== Provided data ==

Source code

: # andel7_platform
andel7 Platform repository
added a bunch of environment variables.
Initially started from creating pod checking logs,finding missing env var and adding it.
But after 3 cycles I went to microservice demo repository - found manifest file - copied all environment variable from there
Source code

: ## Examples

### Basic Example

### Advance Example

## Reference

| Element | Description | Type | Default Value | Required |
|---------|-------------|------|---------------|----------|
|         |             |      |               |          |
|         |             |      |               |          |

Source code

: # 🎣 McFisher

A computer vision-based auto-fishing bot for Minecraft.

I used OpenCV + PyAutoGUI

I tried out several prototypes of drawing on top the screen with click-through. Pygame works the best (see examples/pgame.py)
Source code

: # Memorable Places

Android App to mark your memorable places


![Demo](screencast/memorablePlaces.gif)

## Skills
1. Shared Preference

===
== Provided data ==

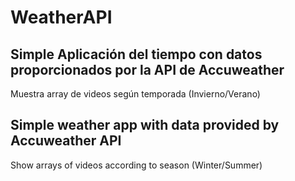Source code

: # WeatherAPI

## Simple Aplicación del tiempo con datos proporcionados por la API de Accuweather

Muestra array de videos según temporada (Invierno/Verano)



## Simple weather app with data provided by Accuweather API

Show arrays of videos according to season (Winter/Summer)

===
== Provided data ==

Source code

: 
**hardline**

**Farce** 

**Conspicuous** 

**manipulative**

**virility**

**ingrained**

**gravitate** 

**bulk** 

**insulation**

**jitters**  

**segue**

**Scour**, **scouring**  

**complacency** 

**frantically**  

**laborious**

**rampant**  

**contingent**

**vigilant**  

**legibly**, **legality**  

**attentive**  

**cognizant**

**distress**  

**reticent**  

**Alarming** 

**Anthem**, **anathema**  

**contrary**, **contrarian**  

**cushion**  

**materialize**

===

**Task details:**
Return every line of the data above that contains the word "repository".

**Solution to the exercise:**
andel7 Platform repository
But after 3 cycles I went to microservice demo repository - found manifest file - copied all environment variable from there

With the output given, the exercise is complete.